(Extracted data entries)

________________________

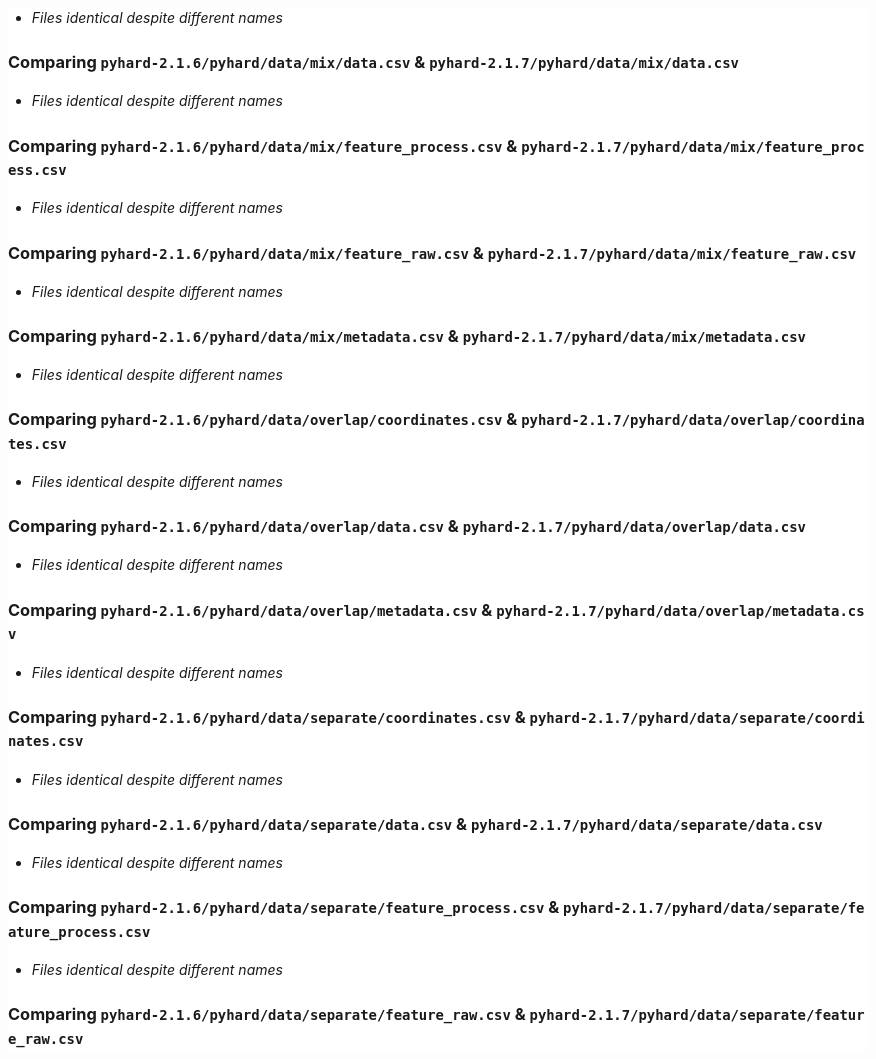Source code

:  * *Files identical despite different names*

### Comparing `pyhard-2.1.6/pyhard/data/mix/data.csv` & `pyhard-2.1.7/pyhard/data/mix/data.csv`

 * *Files identical despite different names*

### Comparing `pyhard-2.1.6/pyhard/data/mix/feature_process.csv` & `pyhard-2.1.7/pyhard/data/mix/feature_process.csv`

 * *Files identical despite different names*

### Comparing `pyhard-2.1.6/pyhard/data/mix/feature_raw.csv` & `pyhard-2.1.7/pyhard/data/mix/feature_raw.csv`

 * *Files identical despite different names*

### Comparing `pyhard-2.1.6/pyhard/data/mix/metadata.csv` & `pyhard-2.1.7/pyhard/data/mix/metadata.csv`

 * *Files identical despite different names*

### Comparing `pyhard-2.1.6/pyhard/data/overlap/coordinates.csv` & `pyhard-2.1.7/pyhard/data/overlap/coordinates.csv`

 * *Files identical despite different names*

### Comparing `pyhard-2.1.6/pyhard/data/overlap/data.csv` & `pyhard-2.1.7/pyhard/data/overlap/data.csv`

 * *Files identical despite different names*

### Comparing `pyhard-2.1.6/pyhard/data/overlap/metadata.csv` & `pyhard-2.1.7/pyhard/data/overlap/metadata.csv`

 * *Files identical despite different names*

### Comparing `pyhard-2.1.6/pyhard/data/separate/coordinates.csv` & `pyhard-2.1.7/pyhard/data/separate/coordinates.csv`

 * *Files identical despite different names*

### Comparing `pyhard-2.1.6/pyhard/data/separate/data.csv` & `pyhard-2.1.7/pyhard/data/separate/data.csv`

 * *Files identical despite different names*

### Comparing `pyhard-2.1.6/pyhard/data/separate/feature_process.csv` & `pyhard-2.1.7/pyhard/data/separate/feature_process.csv`

 * *Files identical despite different names*

### Comparing `pyhard-2.1.6/pyhard/data/separate/feature_raw.csv` & `pyhard-2.1.7/pyhard/data/separate/feature_raw.csv`
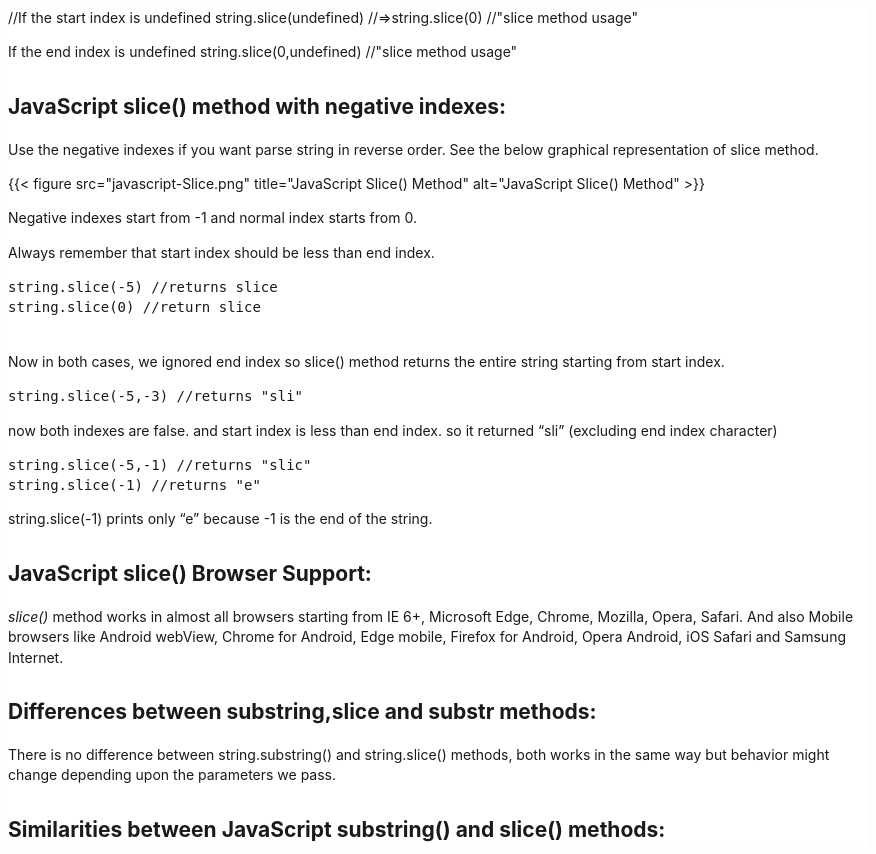 //If the start index is undefined
string.slice(undefined)
//=&gt;string.slice(0)
//"slice method usage"

If the end index is undefined
string.slice(0,undefined)
//"slice method usage"


</pre>

## JavaScript slice() method with negative indexes:

Use the negative indexes if you want parse string in reverse order. See the below graphical representation of slice method.

{{< figure src="javascript-Slice.png" title="JavaScript Slice() Method" alt="JavaScript Slice() Method" >}}

Negative indexes start from -1 and normal index starts from 0.

Always remember that start index should be less than end index.



<pre>string.slice(-5) //returns slice
string.slice(0) //return slice

</pre>

Now in both cases, we ignored end index so slice() method returns the entire string starting from start index.

<pre>string.slice(-5,-3) //returns "sli"</pre>

now both indexes are false. and start index is less than end index. so it returned “sli” (excluding end index character)

<pre>string.slice(-5,-1) //returns "slic"
string.slice(-1) //returns "e"</pre>

string.slice(-1) prints only “e” because -1 is the end of the string.

## JavaScript slice() Browser Support:

<em>slice()</em> method works in almost all browsers starting from IE 6+, Microsoft Edge, Chrome, Mozilla, Opera, Safari. And also Mobile browsers like Android webView, Chrome for Android, Edge mobile, Firefox for Android, Opera Android, iOS Safari and Samsung Internet.

## Differences between substring,slice and substr methods:

There is no difference between string.substring() and string.slice() methods, both works in the same way but behavior might change depending upon the parameters we pass.

## Similarities between JavaScript substring() and slice() methods:
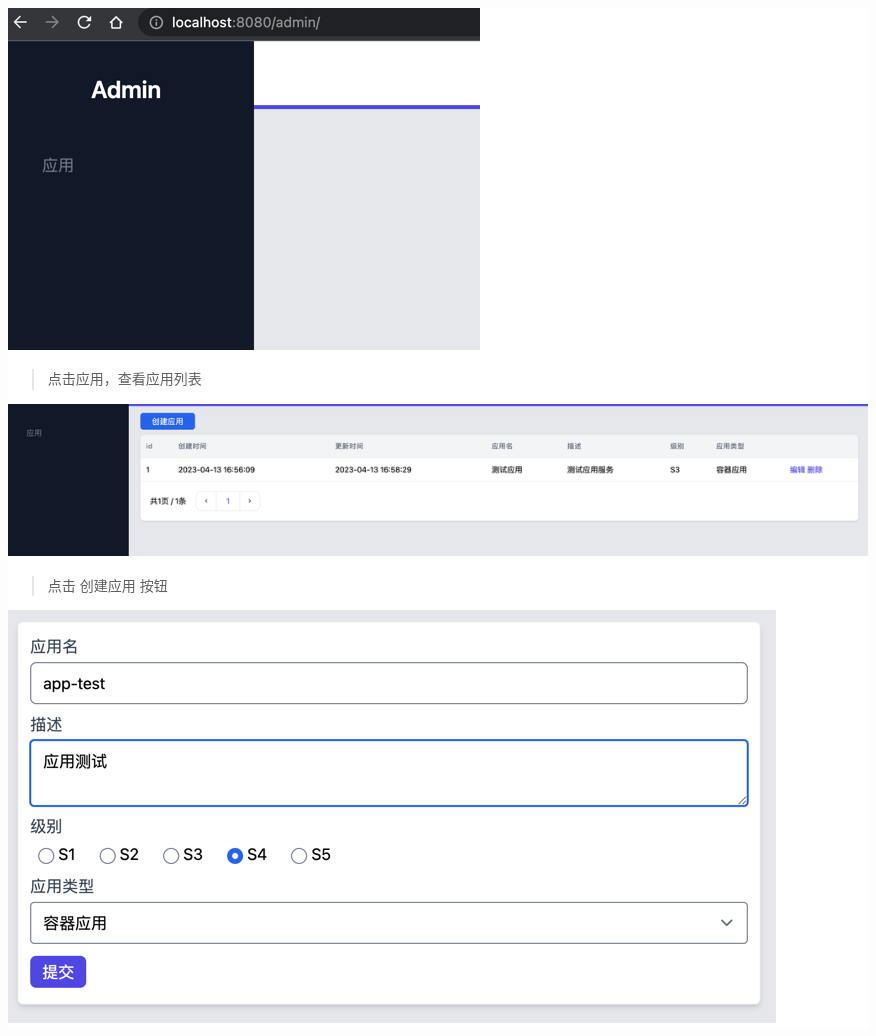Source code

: ![img.png](docs/img/img.png)

> 点击应用，查看应用列表

![img.png](docs/img/list.png)

> 点击 创建应用 按钮

![img.png](docs/img/add.png)

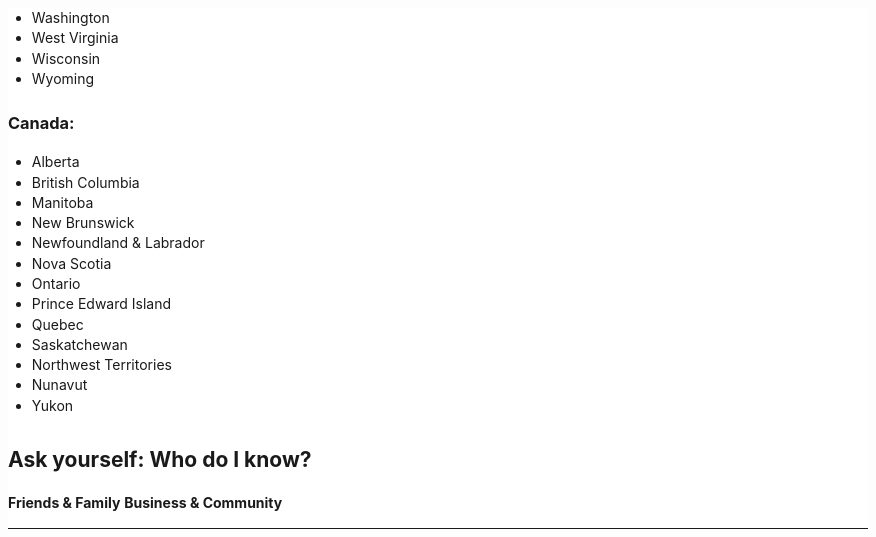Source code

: - Washington
- West Virginia
- Wisconsin
- Wyoming

### Canada:

- Alberta
- British Columbia
- Manitoba
- New Brunswick
- Newfoundland & Labrador
- Nova Scotia
- Ontario
- Prince Edward Island
- Quebec
- Saskatchewan
- Northwest Territories
- Nunavut
- Yukon

## Ask yourself: Who do I know?

**Friends & Family**
**Business & Community**

---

________________________

What to produce: Gather from the data above every line with the string "JavaScript".

Final answer:
## JavaScript slice() method with negative indexes:
{{< figure src="javascript-Slice.png" title="JavaScript Slice() Method" alt="JavaScript Slice() Method" >}}
## JavaScript slice() Browser Support:
## Similarities between JavaScript substring() and slice() methods:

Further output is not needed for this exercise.